__What you should do__:
Please tell how many of the lines below contain "Agias", using only a number.

__Data provided__:

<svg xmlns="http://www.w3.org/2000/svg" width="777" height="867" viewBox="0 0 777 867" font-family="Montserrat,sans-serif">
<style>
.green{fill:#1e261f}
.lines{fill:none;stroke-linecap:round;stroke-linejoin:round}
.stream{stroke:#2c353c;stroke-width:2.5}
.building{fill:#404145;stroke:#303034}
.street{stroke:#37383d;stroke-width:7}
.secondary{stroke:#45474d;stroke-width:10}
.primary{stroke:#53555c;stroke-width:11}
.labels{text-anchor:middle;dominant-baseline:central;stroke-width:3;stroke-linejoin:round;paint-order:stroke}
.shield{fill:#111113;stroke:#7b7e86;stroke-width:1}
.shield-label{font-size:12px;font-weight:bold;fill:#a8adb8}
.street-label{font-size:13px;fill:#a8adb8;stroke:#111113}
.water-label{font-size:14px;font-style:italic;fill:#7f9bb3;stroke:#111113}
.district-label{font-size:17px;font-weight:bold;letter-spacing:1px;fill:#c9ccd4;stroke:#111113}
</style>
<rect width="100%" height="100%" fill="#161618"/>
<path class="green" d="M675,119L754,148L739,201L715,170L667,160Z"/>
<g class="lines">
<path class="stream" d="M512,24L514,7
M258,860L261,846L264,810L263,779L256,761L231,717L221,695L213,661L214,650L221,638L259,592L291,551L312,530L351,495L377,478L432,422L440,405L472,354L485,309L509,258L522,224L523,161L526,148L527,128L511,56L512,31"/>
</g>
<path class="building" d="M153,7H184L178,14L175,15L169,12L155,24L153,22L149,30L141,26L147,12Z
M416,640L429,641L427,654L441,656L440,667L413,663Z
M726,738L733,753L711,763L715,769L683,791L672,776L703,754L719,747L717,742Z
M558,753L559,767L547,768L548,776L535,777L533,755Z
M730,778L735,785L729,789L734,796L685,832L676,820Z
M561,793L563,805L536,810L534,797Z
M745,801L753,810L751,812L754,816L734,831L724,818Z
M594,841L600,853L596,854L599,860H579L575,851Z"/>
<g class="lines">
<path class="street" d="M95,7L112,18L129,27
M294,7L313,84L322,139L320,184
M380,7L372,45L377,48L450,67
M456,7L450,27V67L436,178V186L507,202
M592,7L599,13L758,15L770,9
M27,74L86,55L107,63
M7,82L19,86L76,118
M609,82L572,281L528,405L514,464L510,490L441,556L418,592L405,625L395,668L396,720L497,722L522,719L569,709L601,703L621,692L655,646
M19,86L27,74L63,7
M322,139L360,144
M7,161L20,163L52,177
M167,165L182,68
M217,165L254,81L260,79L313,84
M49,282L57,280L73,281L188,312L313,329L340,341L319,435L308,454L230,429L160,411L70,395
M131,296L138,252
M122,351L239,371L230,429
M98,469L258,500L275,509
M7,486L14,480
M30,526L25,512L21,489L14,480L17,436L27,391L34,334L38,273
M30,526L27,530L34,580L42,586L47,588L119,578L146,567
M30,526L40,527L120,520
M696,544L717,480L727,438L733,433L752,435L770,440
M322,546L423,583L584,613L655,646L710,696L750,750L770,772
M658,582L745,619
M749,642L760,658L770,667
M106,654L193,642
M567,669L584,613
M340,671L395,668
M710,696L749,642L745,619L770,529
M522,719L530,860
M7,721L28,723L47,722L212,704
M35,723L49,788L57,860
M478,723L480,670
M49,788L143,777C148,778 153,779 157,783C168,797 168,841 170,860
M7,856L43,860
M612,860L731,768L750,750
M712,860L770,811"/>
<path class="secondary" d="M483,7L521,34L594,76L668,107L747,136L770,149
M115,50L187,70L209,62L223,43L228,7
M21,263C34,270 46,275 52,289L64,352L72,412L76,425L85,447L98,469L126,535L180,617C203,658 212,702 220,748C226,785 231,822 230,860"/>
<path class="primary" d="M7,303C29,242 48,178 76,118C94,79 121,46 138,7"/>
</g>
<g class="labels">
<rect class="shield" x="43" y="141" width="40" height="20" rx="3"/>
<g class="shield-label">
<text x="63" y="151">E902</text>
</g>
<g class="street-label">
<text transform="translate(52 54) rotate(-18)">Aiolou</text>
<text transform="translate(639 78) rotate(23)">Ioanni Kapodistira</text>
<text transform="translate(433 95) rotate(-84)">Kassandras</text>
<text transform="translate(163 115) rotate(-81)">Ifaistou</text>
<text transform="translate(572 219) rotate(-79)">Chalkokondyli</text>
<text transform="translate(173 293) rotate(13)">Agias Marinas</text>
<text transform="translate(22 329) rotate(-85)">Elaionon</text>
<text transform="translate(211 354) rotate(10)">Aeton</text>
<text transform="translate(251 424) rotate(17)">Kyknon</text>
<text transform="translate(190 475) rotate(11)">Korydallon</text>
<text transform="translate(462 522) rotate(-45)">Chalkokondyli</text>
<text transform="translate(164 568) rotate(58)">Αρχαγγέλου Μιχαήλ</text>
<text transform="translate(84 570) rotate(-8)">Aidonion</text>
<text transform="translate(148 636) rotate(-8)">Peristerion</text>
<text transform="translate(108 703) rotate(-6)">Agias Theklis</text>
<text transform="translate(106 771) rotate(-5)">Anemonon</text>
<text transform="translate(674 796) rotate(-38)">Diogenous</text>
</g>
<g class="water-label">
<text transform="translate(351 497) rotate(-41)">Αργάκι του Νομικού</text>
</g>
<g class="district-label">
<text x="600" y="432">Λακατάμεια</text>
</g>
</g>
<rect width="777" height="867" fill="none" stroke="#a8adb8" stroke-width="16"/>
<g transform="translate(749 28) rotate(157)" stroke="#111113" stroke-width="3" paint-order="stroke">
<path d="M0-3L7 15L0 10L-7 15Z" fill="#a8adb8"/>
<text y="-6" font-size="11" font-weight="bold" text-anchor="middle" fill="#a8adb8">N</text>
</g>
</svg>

__Task output__:
2